The future is bright, too. As newer Mac Pro’s from 2010 and 2012 sunset, they’ll be upgradable and can follow the same workflow. A real bargain though is the now-discontinued Xserve family. They work great if you want something with Mac Pro power, but on a desktop-friendly or wallmount-capable format. And yes, you can wallmount an Xserve.


Edit: I hadn’t planned to attach this, but despite working non-stop and stepping into the tech sector as a maker, rather than an editor, I still write feedback to Apple… just not on products I may compete with Apple on. I still love the products that Apple doesn’t impose a walled garden on. Here’s what I sent the Mac Pro team.

Mac Pro Team,

Having deployed MLPostFactor without incident, I am disappointed in Apple refusing to offer Mountain Lion officially for these older Mac Pro models.

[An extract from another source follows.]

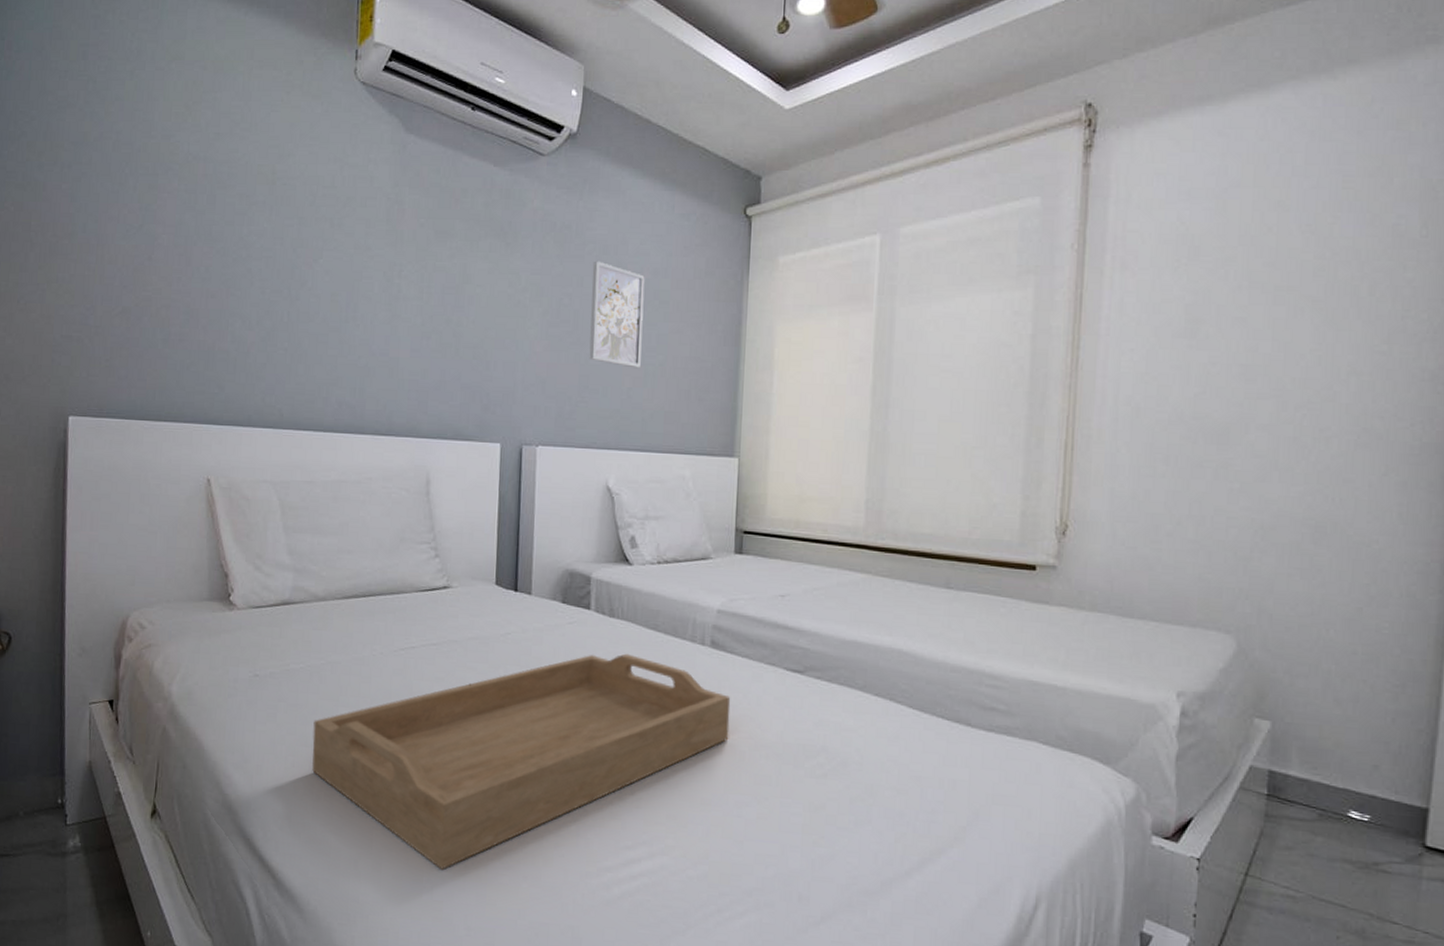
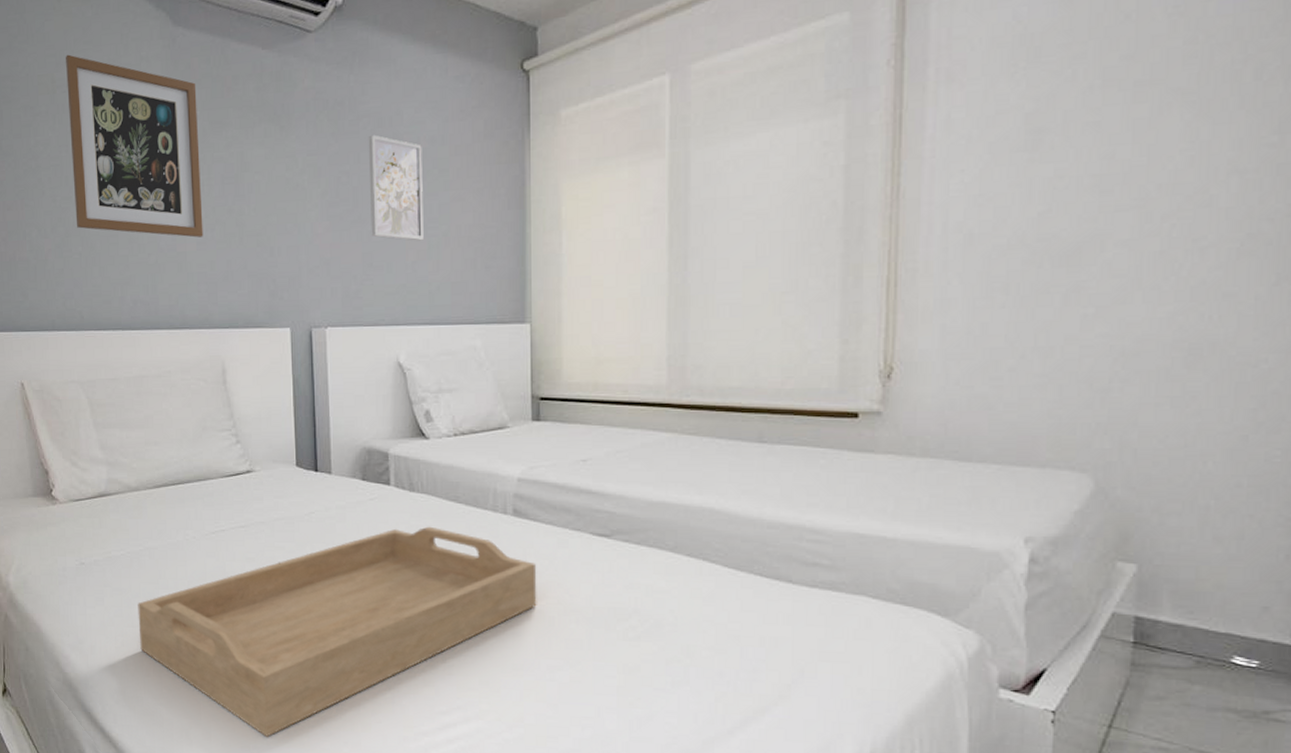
wall art: none [284,147,424,344] -> present [66,54,203,238]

I can totally understand if a GPU upgrade or other changes (RAM, etc) are necessary, and have done those.

But I am disappointed that Apple won’t stand by a machine that has not hit the Obsolete date in its own lifespan timeline.

I know, I’ve sent these emails before. But now I’ve done it. It works great. It shouldn’t have required this level of effort from the community. As the walled gardens continue to rise at Apple, my bitter taste for Apple’s continued course keeps rising.

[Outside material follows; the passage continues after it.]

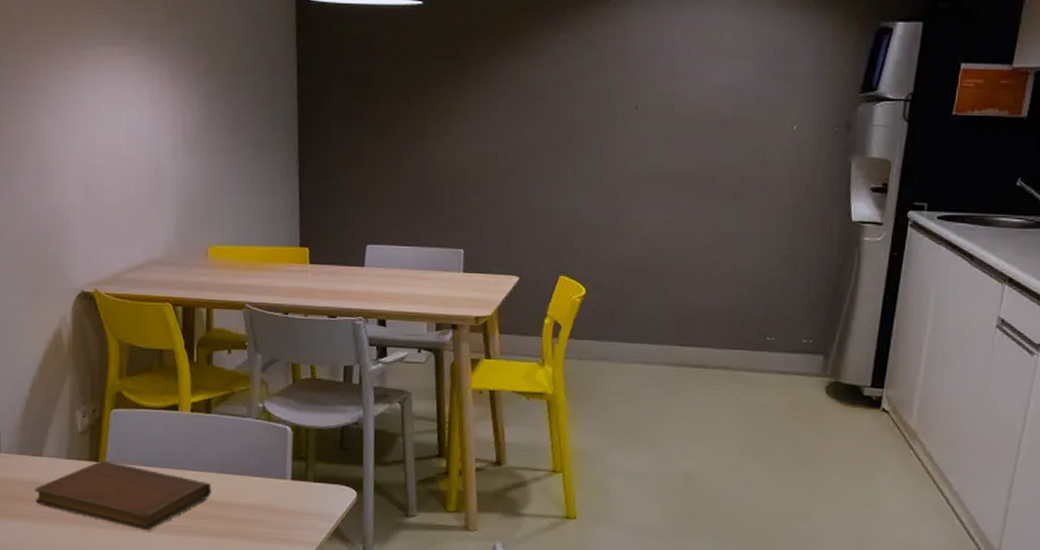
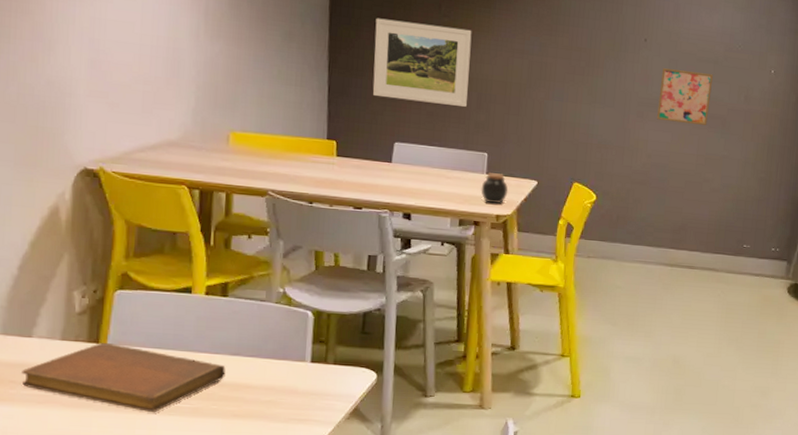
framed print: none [343,115,443,201] -> present [372,18,472,107]
jar: none [458,271,488,305] -> present [481,172,509,204]
wall art: none [653,137,719,199] -> present [657,68,713,125]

If you don’t pass this up the chain, you’re accepting failure. As a past leader at Apple once said, if you don’t act, you should apologize to the people around you. It’s disappointing that this lack of support has become systemic, especially as Windows PCs continue to enjoy years of OS level support, with comprehensive driver support as newer releases emerge.